PROMPT: Read the records below and report each line in which "round" occurs.

Saved data entries

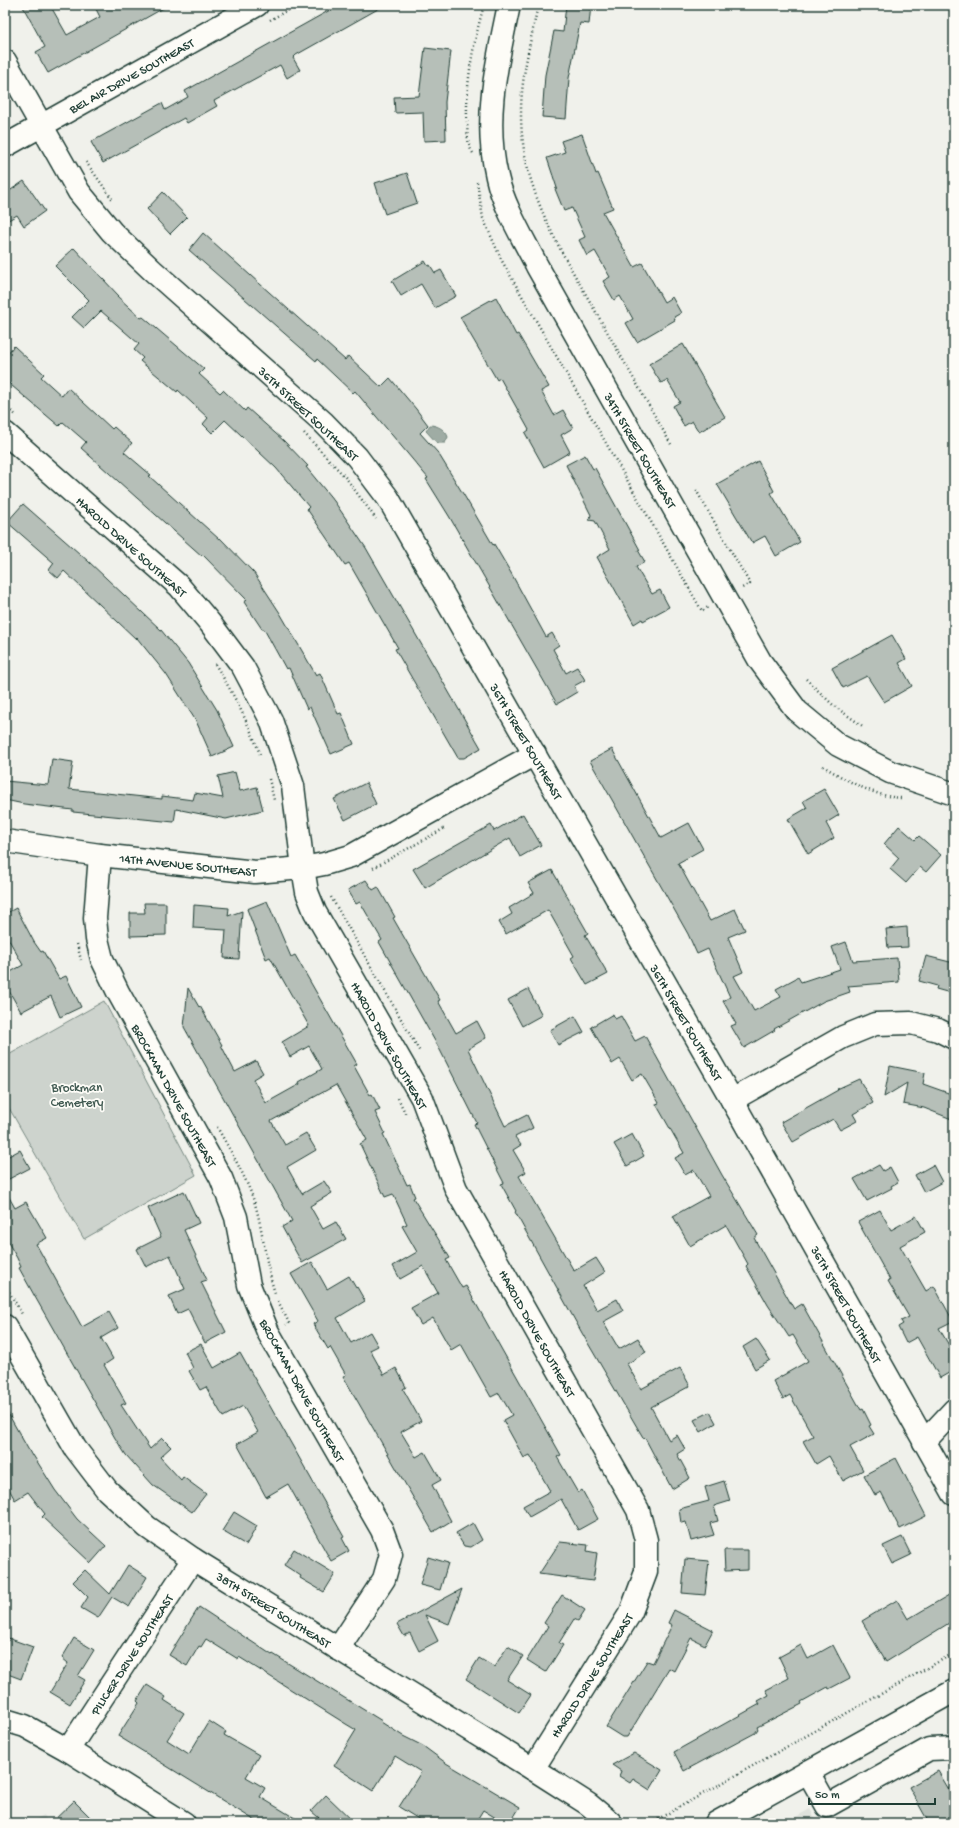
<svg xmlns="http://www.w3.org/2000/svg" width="959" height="1828" viewBox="0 0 959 1828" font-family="'Gochi Hand',sans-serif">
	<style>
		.built { fill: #dfe2dc }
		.green { fill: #cdd3cd; stroke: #768880 }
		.water { fill: #9faca4; stroke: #6c8077 }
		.building { fill: #b6bfb8; stroke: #1f3d34 }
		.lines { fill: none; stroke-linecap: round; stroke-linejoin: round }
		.minor-casing { stroke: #1f3d34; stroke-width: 25 }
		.major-casing { stroke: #1f3d34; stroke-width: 25 }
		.path { stroke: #1f3d34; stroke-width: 2.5; stroke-dasharray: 1 3; stroke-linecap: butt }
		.minor { stroke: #fdfcf7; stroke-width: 22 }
		.major { stroke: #fdfcf7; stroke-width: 22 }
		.labels { text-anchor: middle; stroke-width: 3.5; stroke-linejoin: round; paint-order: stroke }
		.street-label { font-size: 13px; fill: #1f3d34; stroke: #fdfcf7 }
		.park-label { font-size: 13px; fill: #425b53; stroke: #fdfcf7 }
	</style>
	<rect width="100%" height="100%" fill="#f0f1eb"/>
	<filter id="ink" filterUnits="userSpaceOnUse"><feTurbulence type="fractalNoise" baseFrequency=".025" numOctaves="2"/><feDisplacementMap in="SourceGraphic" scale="8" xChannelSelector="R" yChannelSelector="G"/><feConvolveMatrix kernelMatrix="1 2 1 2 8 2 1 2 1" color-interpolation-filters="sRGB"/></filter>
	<g filter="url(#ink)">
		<g class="built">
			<path d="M810 1809 818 1823H785Z"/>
			<path d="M44 1815 48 1823H29Z"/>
		</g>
		<path class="green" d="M104 1001 196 1175 84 1239 5 1101V1057Z"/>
		<path class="water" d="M430 425C437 425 446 430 448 437L445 443H437L426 431Z"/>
		<g class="building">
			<path d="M22 5H50L67 35 100 17 94 5H169L48 73 36 52 45 47Z"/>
			<path d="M339 5H385L296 55 293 58 300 70 287 78 280 65 214 101 217 106 187 123 184 118 103 163 91 142 162 103 165 110 188 97 185 91Z"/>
			<path d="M566 5H591L589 24 580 23 569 78 566 119 542 117 545 75 554 31 563 32Z"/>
			<path d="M425 48 451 51 445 102 446 140 424 141 423 112 395 113 394 97 419 96Z"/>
			<path d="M582 134 596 174 598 173 613 208 603 212 634 267 642 263 664 302 672 297 681 313 674 317 675 320 637 342 626 323 633 319 620 296 614 300 603 281 610 277 595 251 587 256 579 240 585 237 572 208 564 211 555 189 557 188 547 158 565 152 561 141Z"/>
			<path d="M407 173 417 203 385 214 375 183Z"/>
			<path d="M24 181 45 211 24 226 17 215 5 222V194Z"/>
			<path d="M163 192 187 217 170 234 147 209Z"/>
			<path d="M203 233 345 360 348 356 381 387 390 378 416 409 428 425 420 433 438 453 465 497 493 545 494 544 511 573 546 637 552 633 559 645 553 649 566 673 577 667 585 680 574 686 577 692 557 704 449 516 426 479 428 478 355 391 353 393 317 359 316 361 189 250Z"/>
			<path d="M74 248 118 295 117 296 141 318 143 317 204 369 199 374 220 393 223 390 245 411 247 408 284 441 308 466 306 467 334 501 366 548 481 748 464 758H458L395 649 398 648 349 563 345 565 307 509 309 507 276 468 225 420 212 433 203 424 208 418 178 390 177 392 140 361 143 358 134 350 139 344 101 311 84 328 72 317 89 300 55 266Z"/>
			<path d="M425 261 428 266 430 265 435 273 441 270 456 296 435 308 421 284 401 296 392 281Z"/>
			<path d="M496 297 516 335 518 334 549 387 541 391 554 415 563 410 573 428 561 435 570 452 544 467 525 433 529 430 500 378 497 380 460 317Z"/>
			<path d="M683 344 725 417 699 432 692 421 684 426 673 406 680 402 667 380 661 383 649 364Z"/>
			<path d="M14 346 44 374 41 377 62 396 68 388 112 429 114 427 132 443 124 452 151 475 149 476 219 539 220 538 254 573 280 613 316 675 320 673 338 714 341 713 354 744 331 754 310 707 307 709 289 668 286 669 264 629H262L244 602 247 600 203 555 202 556 81 448 86 442 63 422 59 426 5 380V356Z"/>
			<path d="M585 455 593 469 595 468 640 550H638L645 562 636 567 652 594 660 590 669 607 643 621 642 619 634 624 597 557 610 549 595 521 589 520 591 515 566 465Z"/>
			<path d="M758 461 774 491 771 493 800 542 776 556 765 536 752 543 717 484Z"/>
			<path d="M23 504 88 561 161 630 188 663 217 710 234 747 212 757 196 721 166 674 137 638 136 639 64 571 58 578 49 570 54 563 7 522Z"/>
			<path d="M892 635 906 659 899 663 912 686 884 702 867 676 843 688 832 668Z"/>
			<path d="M612 749 661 838 689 823 703 849 678 863 710 921 735 909 745 930 728 937 743 972 734 976 754 1011 781 997 776 989 798 977 801 982 840 969 832 947 846 942 853 961 897 958 899 982 848 986 850 992 824 1001 774 1029 775 1030 744 1048 731 1026 736 1024 723 1001 730 997 708 949 697 954 688 934 590 761Z"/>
			<path d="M52 759 73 762 69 789 162 799V796L193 800 195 793 223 798 218 776 235 772 240 791 257 787 263 810 226 819 176 809 174 822 73 812V810L24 804 5 800V781L48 785Z"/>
			<path d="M366 783 376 804 345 820 334 799Z"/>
			<path d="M824 789 839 815 826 823 834 838 808 854 788 819 807 808 803 801Z"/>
			<path d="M523 814 541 845 520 857 510 838 425 888 413 869 491 825 494 831Z"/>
			<path d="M899 826 915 840 919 836 941 855 926 872 920 867 906 883 890 869 899 858 884 844Z"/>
			<path d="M552 870 588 933 585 935 608 974 587 985 571 958 574 956 548 910 506 934 499 922 512 914 509 908 534 893 528 883Z"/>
			<path d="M366 880 373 890 378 887 395 917 393 918 440 1000 438 1001 456 1033 477 1021 486 1038 468 1049 505 1126 527 1115 533 1128 515 1137 521 1145 513 1150 526 1172 519 1176 574 1271 596 1258 605 1272 583 1286 597 1310 617 1299 623 1311 603 1322 619 1349 638 1338 646 1352 627 1364 641 1389 680 1368 690 1386 651 1407 669 1440 677 1435 685 1449 677 1454 690 1478 672 1489 645 1438 644 1439 582 1333 515 1212 516 1211 501 1184 504 1183 474 1124 477 1123 440 1050 379 942 382 940 360 902 356 904 348 890Z"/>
			<path d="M267 901 291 957 295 955 357 1064 354 1066 370 1095 372 1094 380 1110 375 1112 385 1133 383 1134 407 1185 410 1184 415 1197 413 1198 450 1258 446 1260 462 1288 466 1286 561 1455 557 1457 578 1493 582 1490 598 1519 578 1530 561 1499 529 1517 523 1506 550 1491 530 1455 524 1458 503 1420 512 1415 499 1393 491 1397 461 1344 451 1350 433 1318 421 1325 411 1308 438 1293 423 1266 400 1279 393 1266 417 1252 402 1226 407 1224 393 1194 385 1197 360 1144 367 1140 336 1085 271 1121 285 1145 306 1133 316 1150 287 1167 302 1194 324 1181 332 1193 310 1206 323 1229 336 1222 346 1239 302 1263 282 1227 292 1221 184 1027 188 988 199 1007 200 1006 222 1045H221L235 1072 256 1061 263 1073 253 1079 266 1103 300 1084 299 1082 322 1069 309 1046 290 1057 282 1042 309 1026 270 957 266 959 247 909Z"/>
			<path d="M144 903H166V935L130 936V913H145Z"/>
			<path d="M194 905 229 908 228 916 242 911 239 959 224 958 226 930 193 928Z"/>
			<path d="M16 908 34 942 41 952 43 951 59 979 66 976 81 1007 60 1017 51 996 21 1012 5 984V975L23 965 5 933V914Z"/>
			<path d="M907 927 908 947 888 948 886 929Z"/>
			<path d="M926 956 954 963V994L936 989 937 986 919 981Z"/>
			<path d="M528 989 542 1015 522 1026 508 1000Z"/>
			<path d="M613 1014 615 1019 621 1016 635 1041 645 1036 722 1175 758 1235 754 1238 794 1309 802 1304 861 1410 863 1409 871 1425 869 1426 874 1434 850 1447 863 1470 843 1481 829 1456 816 1464 803 1441 813 1436 790 1395 783 1399 773 1381 808 1361 793 1335 789 1337 768 1305 746 1266 748 1264 726 1225 690 1246 673 1216 709 1196 694 1170 685 1175 675 1158 684 1153 656 1104 659 1103 642 1074 632 1080 620 1059 612 1064 591 1027Z"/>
			<path d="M575 1016 584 1032 558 1045 550 1030Z"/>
			<path d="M890 1066 925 1073 923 1084 954 1095V1120L924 1108 903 1104 907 1083 884 1097Z"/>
			<path d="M859 1079 873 1103 853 1114 857 1121 840 1130 833 1119 793 1142 781 1122 838 1090 837 1089Z"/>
			<path d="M632 1134 644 1156 627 1166 614 1144Z"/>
			<path d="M20 1150 30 1168 5 1181V1158Z"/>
			<path d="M879 1165 883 1171 890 1167 898 1182 891 1186 892 1188 867 1201 854 1179Z"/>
			<path d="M933 1165 942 1182 924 1192 915 1175Z"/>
			<path d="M5 1190 15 1208 26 1202 47 1238 36 1244 82 1327 109 1312 118 1328 101 1338 113 1359 104 1365 126 1403 121 1405 150 1449 162 1438 171 1447 160 1457 181 1480 183 1477 206 1494 192 1512 153 1485 126 1455 115 1438 34 1295 19 1268 21 1267 17 1258 5 1237Z"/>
			<path d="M184 1191 199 1223 184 1230 207 1280 201 1282 226 1332 205 1343 188 1309 177 1314 169 1296 185 1289 170 1255 146 1267 137 1249 161 1237 148 1208Z"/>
			<path d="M880 1210 891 1230 916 1216 925 1232 900 1246 926 1291 934 1286 953 1321 939 1328 954 1354V1370L940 1378 917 1337 906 1343 898 1327 903 1324 901 1321 909 1317 888 1281 890 1280 858 1222Z"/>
			<path d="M312 1262 327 1289 349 1276 356 1288 357 1287 365 1301 337 1318 351 1343 370 1332 378 1346 370 1350 384 1375 396 1368 406 1387 403 1389 421 1421 401 1432 416 1457 425 1452 441 1480 432 1485 451 1521 433 1532 343 1376 346 1375 330 1347 328 1349 313 1324 318 1321 291 1274Z"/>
			<path d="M756 1339 770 1360 755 1369 743 1347Z"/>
			<path d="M201 1344 214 1368 240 1353 344 1537 342 1538 349 1551 331 1561 288 1484 266 1497 237 1444 258 1432 243 1406 223 1417 206 1387 200 1390 189 1371 193 1368 185 1352Z"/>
			<path d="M5 1408 32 1456 33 1455 55 1490 77 1519 106 1546 91 1563 42 1517 45 1514 28 1492 15 1500 5 1482Z"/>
			<path d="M710 1412 716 1423 701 1432 694 1420Z"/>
			<path d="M896 1458 926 1516 900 1529 881 1492 875 1495 864 1475Z"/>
			<path d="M724 1481 730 1501 714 1506 718 1521 710 1523 714 1535 691 1541 686 1522 681 1523 679 1509 709 1501 705 1487Z"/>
			<path d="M234 1512 257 1526 246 1545 222 1531Z"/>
			<path d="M473 1523 482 1540 471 1547 464 1546 456 1533Z"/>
			<path d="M902 1537 911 1555 892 1564 883 1546Z"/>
			<path d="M560 1542 588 1545 587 1551 597 1553 593 1581 539 1574Z"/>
			<path d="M294 1549 335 1574 324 1592 300 1578 301 1576 284 1565Z"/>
			<path d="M724 1550H748V1570L725 1571Z"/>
			<path d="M428 1557 448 1563 440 1590 420 1585Z"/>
			<path d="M685 1559 709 1561 705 1595 682 1593Z"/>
			<path d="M128 1565 147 1577 129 1607 112 1597 98 1618 81 1608 88 1597 73 1582 85 1570 110 1594Z"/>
			<path d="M462 1589 449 1624 425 1615 438 1641 419 1651 410 1633 404 1636 397 1624Z"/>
			<path d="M954 1592V1620L886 1662 862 1621 897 1600 908 1619Z"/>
			<path d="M562 1595 585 1610 578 1621 574 1619 559 1643 563 1645 546 1672 527 1660 548 1626 544 1623Z"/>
			<path d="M199 1607 272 1655 273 1654 382 1721 381 1722 403 1736 423 1746 446 1763 520 1807 510 1823H504L483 1810 475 1823H425L399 1807 421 1772 395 1756 373 1791 334 1766 356 1730 346 1724 239 1657 238 1659 206 1639 201 1647 199 1646 187 1666 169 1655Z"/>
			<path d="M674 1610 713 1630 705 1645 691 1638 674 1671 669 1668 627 1737H622L606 1727 647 1661 653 1663 672 1625 668 1623Z"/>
			<path d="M5 1637 33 1647 21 1679 5 1673Z"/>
			<path d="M74 1638 94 1650 78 1676 85 1680 70 1704 50 1692 68 1663 62 1658Z"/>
			<path d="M801 1645 808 1659 833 1645 850 1678 829 1689 828 1687 801 1702 802 1704 757 1727 758 1729 755 1733 684 1771 674 1752 760 1704 758 1701 769 1695 766 1690 789 1678 779 1657Z"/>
			<path d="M508 1646 523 1656 507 1680 531 1695 519 1713 466 1679 479 1658 494 1667Z"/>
			<path d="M147 1685 166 1697 164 1700 184 1713 167 1740 189 1754 209 1721 226 1732 224 1735 259 1755 246 1777 265 1788 260 1797 303 1823H259L118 1736 139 1703 137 1701Z"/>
			<path d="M634 1753 662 1770 650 1790 633 1779 630 1783 619 1776 621 1771 612 1765Z"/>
			<path d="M938 1771 954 1798V1823H929L909 1787Z"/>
			<path d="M326 1795 355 1823H325L311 1811Z"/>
			<path d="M74 1801 96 1823H51Z"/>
		</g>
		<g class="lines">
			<defs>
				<g id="minor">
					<path d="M509 5C497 63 483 118 497 177 503 205 524 240 537 266L760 661 797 711 838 745 890 772 954 794"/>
					<path d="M5 61 79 192 112 232 152 270 323 422 357 457 388 498 732 1100 954 1494"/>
					<path d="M5 146 257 5"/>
					<path d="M5 433 179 586 210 623 243 667 271 720 293 786 303 868 307 892 315 912 422 1098 456 1189 638 1510 646 1540V1572L631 1612 533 1769"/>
					<path d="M5 841 100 855 255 872 303 868 324 864 351 856 535 754"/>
					<path d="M100 855 95 918 97 939 102 959 118 992 221 1178 236 1217 249 1285 268 1332 382 1530 391 1554 384 1579 338 1649"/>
					<path d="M732 1100 843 1037 875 1024 911 1023 938 1030 954 1038"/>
					<path d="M5 1326 75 1448 107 1490 147 1527 193 1559 533 1769 588 1804 611 1823"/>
					<path d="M924 1442 954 1410"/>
					<path d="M5 1720 25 1726 68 1750 184 1823"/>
					<path d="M68 1750 193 1559"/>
					<path d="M808 1772 827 1806 929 1749 954 1748"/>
				</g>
				<path id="major" d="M716 1823 954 1691"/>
			</defs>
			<use href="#minor" class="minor-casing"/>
			<use href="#major" class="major-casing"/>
			<g class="path">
				<path d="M538 5C531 41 521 76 521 113 521 190 560 249 597 314 622 358 647 402 672 446"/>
				<path d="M270 20 297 5"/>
				<path d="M473 153C466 143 468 133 467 121 466 81 473 44 484 5"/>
				<path d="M86 162 113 200"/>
				<path d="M5 168 10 166"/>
				<path d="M477 182 483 218 502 261 702 611 708 607"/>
				<path d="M5 406 17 416"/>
				<path d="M304 433 346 478 376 519"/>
				<path d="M696 490 750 584 740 589"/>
				<path d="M215 664C233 693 248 722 260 754"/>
				<path d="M806 679 834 706 864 727"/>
				<path d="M823 766C846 780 873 796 901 798"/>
				<path d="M269 779 274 800"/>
				<path d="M373 868 445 828"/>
				<path d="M331 897 420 1052"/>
				<path d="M77 944 81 960"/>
				<path d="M949 1057 954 1060"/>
				<path d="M398 1098 406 1115"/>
				<path d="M217 1127C232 1154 249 1181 257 1211 264 1238 266 1266 275 1293"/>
				<path d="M5 1285 22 1314"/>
				<path d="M278 1301 289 1323 286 1325"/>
				<path d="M651 1823 954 1653"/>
			</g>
			<use href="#minor" class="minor"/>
			<use href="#major" class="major"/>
		</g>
	</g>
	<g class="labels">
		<g class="street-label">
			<text transform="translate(131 75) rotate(-29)" y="5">BEL AIR DRIVE SOUTHEAST</text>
			<text transform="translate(309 413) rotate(43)" y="5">36TH STREET SOUTHEAST</text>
			<text transform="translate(641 450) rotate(60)" y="5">34TH STREET SOUTHEAST</text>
			<text transform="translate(132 546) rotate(42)" y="5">HAROLD DRIVE SOUTHEAST</text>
			<text transform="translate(527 741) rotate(60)" y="5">36TH STREET SOUTHEAST</text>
			<text transform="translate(188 864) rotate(6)" y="5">14TH AVENUE SOUTHEAST</text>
			<text transform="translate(687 1022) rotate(60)" y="5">36TH STREET SOUTHEAST</text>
			<text transform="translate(390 1045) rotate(61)" y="5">HAROLD DRIVE SOUTHEAST</text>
			<text transform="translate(175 1095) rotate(61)" y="5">BROCKMAN DRIVE SOUTHEAST</text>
			<text transform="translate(847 1304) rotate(61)" y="5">36TH STREET SOUTHEAST</text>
			<text transform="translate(538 1333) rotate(61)" y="5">HAROLD DRIVE SOUTHEAST</text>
			<text transform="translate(303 1390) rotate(61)" y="5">BROCKMAN DRIVE SOUTHEAST</text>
			<text transform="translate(274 1609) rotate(32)" y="5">38TH STREET SOUTHEAST</text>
			<text transform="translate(131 1654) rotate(-57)" y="5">PILICER DRIVE SOUTHEAST</text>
			<text transform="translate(591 1675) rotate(-58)" y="5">HAROLD DRIVE SOUTHEAST</text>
		</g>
		<g class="park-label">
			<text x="77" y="1091">Brockman<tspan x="77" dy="15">Cemetery</tspan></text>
		</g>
	</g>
	<rect width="959" height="1828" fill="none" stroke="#fdfcf7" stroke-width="20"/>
	<rect x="10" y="10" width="939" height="1808" fill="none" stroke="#1f3d34" stroke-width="1.5" filter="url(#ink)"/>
	<path d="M809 1798v6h126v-6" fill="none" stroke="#1f3d34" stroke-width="2"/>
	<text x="815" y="1798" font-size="12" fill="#1f3d34" stroke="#fdfcf7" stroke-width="3" paint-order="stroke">50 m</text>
</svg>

SOLUTION:
		.lines { fill: none; stroke-linecap: round; stroke-linejoin: round }
		.labels { text-anchor: middle; stroke-width: 3.5; stroke-linejoin: round; paint-order: stroke }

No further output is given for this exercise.